= Work item =
Write out the entries below exactly, but only from the line containing "13: (593, 97)" through the line containing "78: (518, 293)", and without the pictures.

Saved data entries
---------------

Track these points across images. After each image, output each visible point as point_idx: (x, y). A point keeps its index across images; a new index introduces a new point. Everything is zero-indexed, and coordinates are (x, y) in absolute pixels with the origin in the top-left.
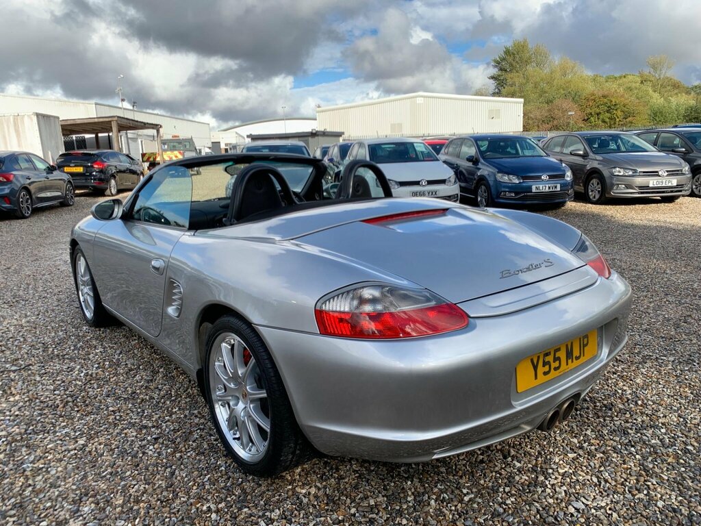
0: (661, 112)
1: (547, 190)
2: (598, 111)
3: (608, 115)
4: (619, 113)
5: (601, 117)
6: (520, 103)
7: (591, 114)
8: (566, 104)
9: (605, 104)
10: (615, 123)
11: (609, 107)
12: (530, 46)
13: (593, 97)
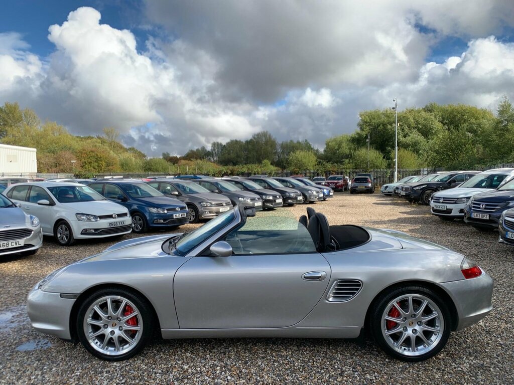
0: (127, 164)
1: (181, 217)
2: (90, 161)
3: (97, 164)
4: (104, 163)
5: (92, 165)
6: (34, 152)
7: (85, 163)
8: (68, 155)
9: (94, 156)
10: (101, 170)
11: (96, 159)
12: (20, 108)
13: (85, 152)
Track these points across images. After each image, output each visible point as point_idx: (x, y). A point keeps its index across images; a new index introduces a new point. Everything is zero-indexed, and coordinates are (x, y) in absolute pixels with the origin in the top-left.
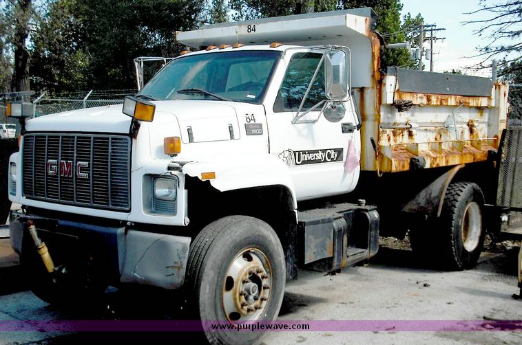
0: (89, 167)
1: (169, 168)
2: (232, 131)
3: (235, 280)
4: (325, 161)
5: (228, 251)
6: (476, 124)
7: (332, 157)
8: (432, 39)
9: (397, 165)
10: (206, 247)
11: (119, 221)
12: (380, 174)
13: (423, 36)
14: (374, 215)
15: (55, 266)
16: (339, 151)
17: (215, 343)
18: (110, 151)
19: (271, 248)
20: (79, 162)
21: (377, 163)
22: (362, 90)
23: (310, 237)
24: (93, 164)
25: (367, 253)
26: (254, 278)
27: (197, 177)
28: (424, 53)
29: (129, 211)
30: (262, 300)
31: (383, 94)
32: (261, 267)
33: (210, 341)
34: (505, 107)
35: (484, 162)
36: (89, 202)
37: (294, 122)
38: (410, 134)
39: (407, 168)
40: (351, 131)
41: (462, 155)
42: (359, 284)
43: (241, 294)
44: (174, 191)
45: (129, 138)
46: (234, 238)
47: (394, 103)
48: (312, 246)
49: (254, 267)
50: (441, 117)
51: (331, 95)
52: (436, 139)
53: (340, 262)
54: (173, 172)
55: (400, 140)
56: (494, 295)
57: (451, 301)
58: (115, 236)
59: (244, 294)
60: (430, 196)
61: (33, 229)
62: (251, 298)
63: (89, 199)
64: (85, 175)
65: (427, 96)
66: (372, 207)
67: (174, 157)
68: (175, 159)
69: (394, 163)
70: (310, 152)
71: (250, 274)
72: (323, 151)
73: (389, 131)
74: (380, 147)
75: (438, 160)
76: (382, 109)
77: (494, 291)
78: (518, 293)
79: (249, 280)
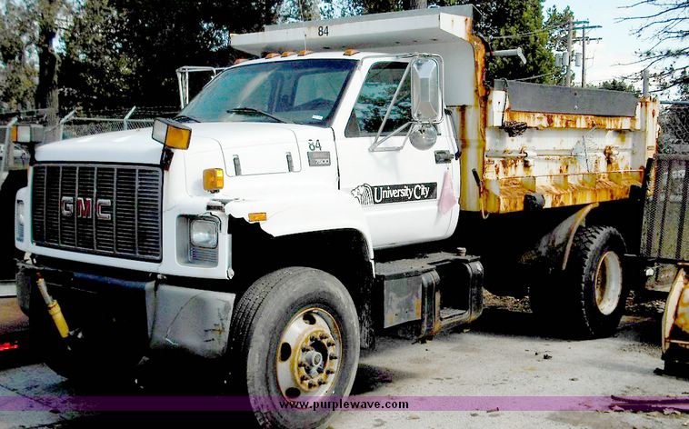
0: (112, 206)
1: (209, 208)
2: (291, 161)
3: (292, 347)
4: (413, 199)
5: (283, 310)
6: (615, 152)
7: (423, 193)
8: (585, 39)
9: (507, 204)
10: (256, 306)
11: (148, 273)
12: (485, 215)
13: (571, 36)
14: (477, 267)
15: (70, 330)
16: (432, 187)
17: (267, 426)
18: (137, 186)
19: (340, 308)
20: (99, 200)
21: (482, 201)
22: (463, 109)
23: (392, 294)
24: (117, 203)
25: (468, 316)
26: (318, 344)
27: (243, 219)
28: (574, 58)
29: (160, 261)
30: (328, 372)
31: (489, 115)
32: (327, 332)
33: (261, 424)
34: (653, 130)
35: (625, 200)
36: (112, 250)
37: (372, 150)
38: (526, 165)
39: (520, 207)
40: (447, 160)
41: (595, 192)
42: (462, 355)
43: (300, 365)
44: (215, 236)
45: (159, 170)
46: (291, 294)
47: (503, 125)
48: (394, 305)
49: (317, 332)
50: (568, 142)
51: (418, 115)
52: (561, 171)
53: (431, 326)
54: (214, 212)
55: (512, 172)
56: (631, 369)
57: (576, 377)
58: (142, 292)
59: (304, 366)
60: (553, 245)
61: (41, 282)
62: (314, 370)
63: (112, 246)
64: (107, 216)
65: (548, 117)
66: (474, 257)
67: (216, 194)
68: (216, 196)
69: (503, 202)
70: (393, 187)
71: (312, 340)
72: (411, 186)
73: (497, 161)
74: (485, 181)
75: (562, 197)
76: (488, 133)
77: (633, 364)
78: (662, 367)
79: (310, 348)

---------------

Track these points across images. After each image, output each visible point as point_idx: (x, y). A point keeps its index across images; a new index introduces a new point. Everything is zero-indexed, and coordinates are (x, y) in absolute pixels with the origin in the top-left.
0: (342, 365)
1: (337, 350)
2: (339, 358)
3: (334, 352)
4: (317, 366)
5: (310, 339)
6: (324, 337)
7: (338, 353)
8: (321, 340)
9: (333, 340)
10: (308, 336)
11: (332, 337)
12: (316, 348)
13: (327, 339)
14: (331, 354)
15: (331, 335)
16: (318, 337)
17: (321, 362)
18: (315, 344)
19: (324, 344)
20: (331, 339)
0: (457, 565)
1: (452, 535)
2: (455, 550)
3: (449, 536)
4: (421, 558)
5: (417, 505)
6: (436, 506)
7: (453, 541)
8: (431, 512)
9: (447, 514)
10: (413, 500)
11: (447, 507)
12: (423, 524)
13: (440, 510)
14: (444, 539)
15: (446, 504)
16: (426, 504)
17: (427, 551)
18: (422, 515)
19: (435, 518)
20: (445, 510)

---------------

= Answer box =
13: (593, 97)
0: (127, 164)
1: (181, 217)
2: (90, 161)
3: (97, 164)
4: (104, 163)
5: (92, 165)
6: (34, 152)
7: (85, 163)
8: (68, 155)
9: (94, 156)
10: (101, 170)
11: (96, 159)
12: (20, 108)
13: (85, 152)
Track these points across images. After each image, output each visible point as point_idx: (x, y). A point keeps its index across images; a new index introduces a new point. Everything is zero-indexed, and coordinates are (x, y) in absolute pixels with the origin in the top-left.
0: (89, 167)
1: (169, 168)
2: (232, 131)
3: (235, 280)
4: (325, 161)
5: (228, 251)
6: (476, 124)
7: (332, 157)
8: (432, 39)
9: (397, 165)
10: (206, 247)
11: (119, 221)
12: (380, 174)
13: (423, 36)
14: (374, 215)
15: (55, 266)
16: (339, 151)
17: (215, 343)
18: (110, 151)
19: (271, 248)
20: (79, 162)
21: (377, 163)
22: (362, 90)
23: (310, 237)
24: (93, 164)
25: (367, 253)
26: (254, 278)
27: (197, 177)
28: (424, 53)
29: (129, 211)
30: (262, 300)
31: (383, 94)
32: (261, 267)
33: (210, 341)
34: (505, 107)
35: (484, 162)
36: (89, 202)
37: (294, 122)
38: (410, 134)
39: (407, 168)
40: (351, 131)
41: (462, 155)
42: (359, 284)
43: (241, 294)
44: (174, 191)
45: (129, 138)
46: (234, 238)
47: (394, 103)
48: (312, 246)
49: (254, 267)
50: (441, 117)
51: (331, 95)
52: (436, 139)
53: (340, 262)
54: (173, 172)
55: (400, 140)
56: (494, 295)
57: (451, 301)
58: (115, 236)
59: (244, 294)
60: (430, 196)
61: (33, 229)
62: (251, 298)
63: (89, 199)
64: (85, 175)
65: (427, 96)
66: (372, 207)
67: (174, 157)
68: (175, 159)
69: (394, 163)
70: (310, 152)
71: (250, 274)
72: (323, 151)
73: (389, 131)
74: (380, 147)
75: (438, 160)
76: (382, 109)
77: (494, 291)
78: (518, 293)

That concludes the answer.